À l'heure actuelle, nous travaillons très fort sur nos vêtements à rayonnement. Nous avons un brevet qui est presque approuvé par le US Patent and Trademark Office, et nous avons obtenu l’autorisation 510 (k) de la FDA, et dès que nous pourrons traiter 100 patients dans les vêtements, nous espérons que cela deviendra le prochain les personnes traitées. Il y a vraiment de bonnes choses à l'horizon et le potentiel de ces produits de faire une réelle différence dans la vie des gens.
Pratiquez-vous toujours la médecine?
Je suis. Je m'en tiens tenace parce que j'ai toujours apprécié la souplesse de ma pratique en matière de radiation. De plus, je pense que cela aide avec ce que je fais - cela aide d'avoir ce contact constant avec le patient. J'adore quand je peux m'asseoir là-bas et parler avec des gens et leur parler d'un traitement qui les effraie ou qui leur est incertain et les aider. C'est en grande partie un espoir: les gens arrivent avec un très gros problème et partent guéris, et c'est en quelque sorte le but de la médecine.
Quelle a été la réaction du BFFLBag dans la communauté médicale?
De nombreux médecins disent: «C’est génial, Dieu merci, nous avons ce sac. Je déteste renvoyer les gens chez eux en saisissant quelques objets de notre garde-robe et les fourrant dans un sac à linge sale." Cela demande beaucoup de stress. médecin, aussi, en termes de suivi des appels téléphoniques et de la conformité. Le fait de regrouper tout ce dont les femmes ont besoin après une chirurgie au même endroit les aide à comprendre ce qu’elles doivent faire, ce qui aide énormément les médecins.

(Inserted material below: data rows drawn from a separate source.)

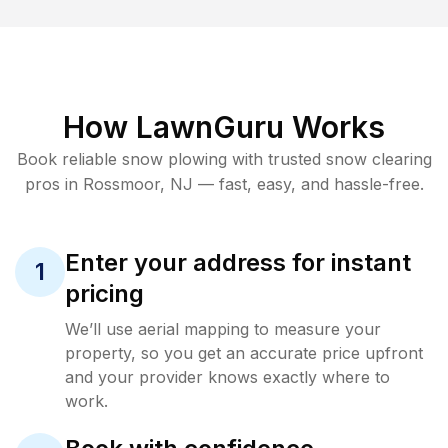
How LawnGuru Works
Book reliable
snow plowing
with trusted
snow clearing
pros in
Rossmoor
,
NJ
— fast, easy, and hassle-free.
Enter your address for instant
1
pricing
We’ll use aerial mapping to measure your
property, so you get an accurate price upfront
and your provider knows exactly where to
work.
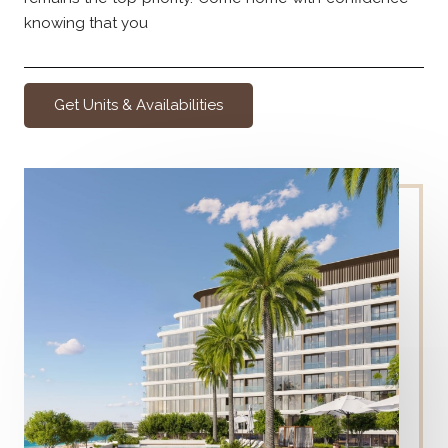
knowing that you
Get Units & Availabilities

Mais obtenir l’adhésion est aussi l’un des plus grands défis pour moi. Les médecins sont occupés et ils ne peuvent pas vraiment voir ce qui se passe lorsque le patient rentre chez lui. Ils supposent que le patient va bien. Pendant ce temps, beaucoup de patients ne vont pas bien, et ils ont du mal. En tant que médecins, nous devons ouvrir les yeux et comprendre que les patients qui reviennent à la salle d'urgence avec une cellulite ou un hématome reviennent à la salle d'urgence après une opération chirurgicale car ils ne savaient pas comment prendre soin de eux. leurs blessures. C'est cher et difficile pour tout le monde, et ce n'est pas bon.
En fin de compte, ils ne pourront pas me voir comme «une femme sympathique qui pense que tout le monde devrait avoir ce petit sac», ils le prendront au sérieux. Ce petit sac peut faire la différence entre une visite aux urgences et une navigation en douceur.
Votre entreprise, votre travail et votre histoire sont incroyablement inspirants. Quelle est la partie la plus enrichissante de ce que vous faites?
Quand j'entends des patients dire: «C'est incroyable, et mes drains ne m'ont pas fait mal quand je portais votre soutien-gorge», et que nous résolvons d'autres petites choses qui peuvent vraiment faire de la récupération une salope - ça me rend la journée bien meilleure. . Les femmes quittent l'hôpital après une intervention chirurgicale dans une douleur et une dignité dénuées de dignité - et mon plus grand souhait est d'aider ces femmes à se rétablir et à se sentir bien dans leur peau.